Revoici avec précision au dernier para

 

LONDRES (awp/afp) - Le trader français Pierre Andurand, gestionnaire d'un fonds d'investissement spécialisé dans le pétrole, a vu venir dès février l'effondrement des cours du brut, avertissant même sur la possibilité d'un prix négatif. Des prémonitions lucratives.

 

"Il n'y a pas de limite à la baisse des prix (...), des prix négatifs sont possibles", écrit le fondateur d'Andurand Capital sur Twitter le 20 avril dernier, quelques heures avant que le cours de la référence américaine du brut ne passe effectivement sous zéro dollar, une première.

 

Le baril de WTI vient alors d'effacer en quelques semaines les 60 dollars qu'il valait en début d'année sur le marché de New York, et son cousin européen le Brent ne va guère mieux. Dans le même temps, Andurand Capital enregistre une performance à trois chiffres pour l'avoir anticipé dès février, avant l'effondrement du trafic aérien et la fermeture des économies à travers le monde.

 

Le plus beau coup de sa carrière. Et un virage à 180 degrés pour celui qui pariait encore au début de l'année sur une envolée des cours de l'or noir.

 

L'agence financière américaine Bloomberg place d'ailleurs sa société de gestion, dotée d'environ 800 millions de dollars sous gestion, dans la liste des onze "qui s'en sortent le mieux au pire de la crise" d'après une enquête publiée mardi, et dans laquelle les trois-quarts des 1.500 fonds scrutés ont perdu de l'argent à cause du choc économique de la pandémie.

 

"Quand je sens qu'il y a un gros changement en matière de demande et d'offre, je l'analyse en détail et j'essaye de quantifier son impact sur les prix", explique Pierre Andurand à l'AFP.

 

"Très tôt", il acquiert la conviction que le Covid-19 sera "dur à arrêter", qu'il y a "une probabilité forte de mesures de confinement partout dans le monde". Le trader anticipe la réaction en chaîne qui s'est déroulée depuis sur le marché pétrolier: chute de la demande, surplus, stockage en catastrophe poussant les réserves à leurs limites, effondrement des cours.

 

Il table désormais sur une légère hausse des prix, estimant "suffisantes" les coupes volontaires et involontaires des pays producteurs.

 

Sport de compétition

 

Ce n'est pas la première fois que le financier de 43 ans vampirise les cours de l'or noir: en pleine crise financière de 2008, le fonds qu'il vient de lancer affiche une performance de 209,5%, puis 55% l'année suivante.
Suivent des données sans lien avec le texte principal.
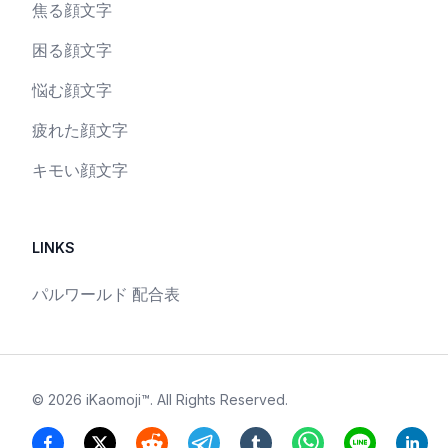
焦る顔文字
困る顔文字
悩む顔文字
疲れた顔文字
キモい顔文字
LINKS
パルワールド 配合表
©
2026
iKaomoji™
. All Rights Reserved.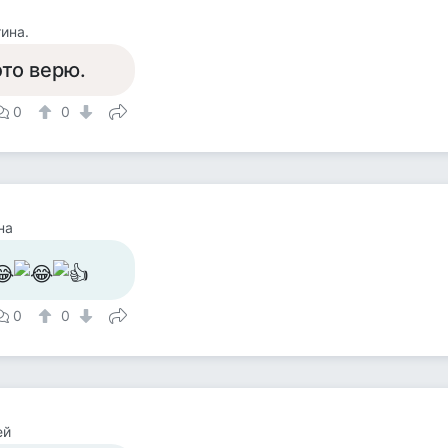
ина.
это верю.
0
0
на
0
0
ей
Rebelote en 2014, alors que les cours du pétrole chutent de moitié en quelques mois.

 

Il lui arrive néanmoins de boire la tasse: en 2012, peu avant la fermeture de son premier fonds en début d'année suivante, puis en 2018 et 2019, ses placements perdant entre 15% et 20%.

 

Fils de fonctionnaires, l'Aixois au grand gabarit a passé une partie de son enfance sur l'île de la Réunion avant de revenir en métropole où il nage en équipe de France junior. Il embauchera par la suite deux champions olympiques de natation, le Français Clément Lefert et le Sud-Africain Cameron van der Burgh.

 

Le diplômé en mathématiques appliquées à l'INSA puis en finance à HEC s'intéresse au métier de trader "qui touche un peu à tout: finance, macroéconomie, psychologie, mathématiques, géopolitique", égrène-t-il.

 

Il y retrouve une approche "assez similaire à un sport de compétition, le retour sur investissement remplaçant le chrono", et se rapproche du pétrole grâce aux recruteurs de Goldman Sachs.

 

"Réussir tout seul"

 

Il rejoint leur salle de marchés de Singapour en 2000 avant d'intégrer Bank of America puis en 2003 la société de négoce néerlandaise Vitol, qui lui demande de venir à Londres l'année suivante. "Ça a bien marché assez jeune", dit-il. Euphémisme: les rumeurs évoquent un bonus à 20 millions de dollars l'année de ses 27 ans.

 

En 2007, le trader vedette se sent "suffisamment confiant pour réussir tout seul" et fonde sa première société de gestion, BlueGold avant de lancer Andurand Capital en 2010 qu'il installe en face du grand magasin Harrods, dans le quartier luxueux de Knightsbridge, et qu'il dirige désormais depuis Malte, où il s'est installé en 2017.

 

Le fan de sport, remarié après une première idylle avec une mannequin russe, a par ailleurs lancé un fonds de capital-risque basé aux Etats-Unis qui finance des start-up. Il est également à l'origine d'une franchise de kickboxing, Glory, discipline qu'il a pratiquée et dans laquelle presque tous les coups sont permis.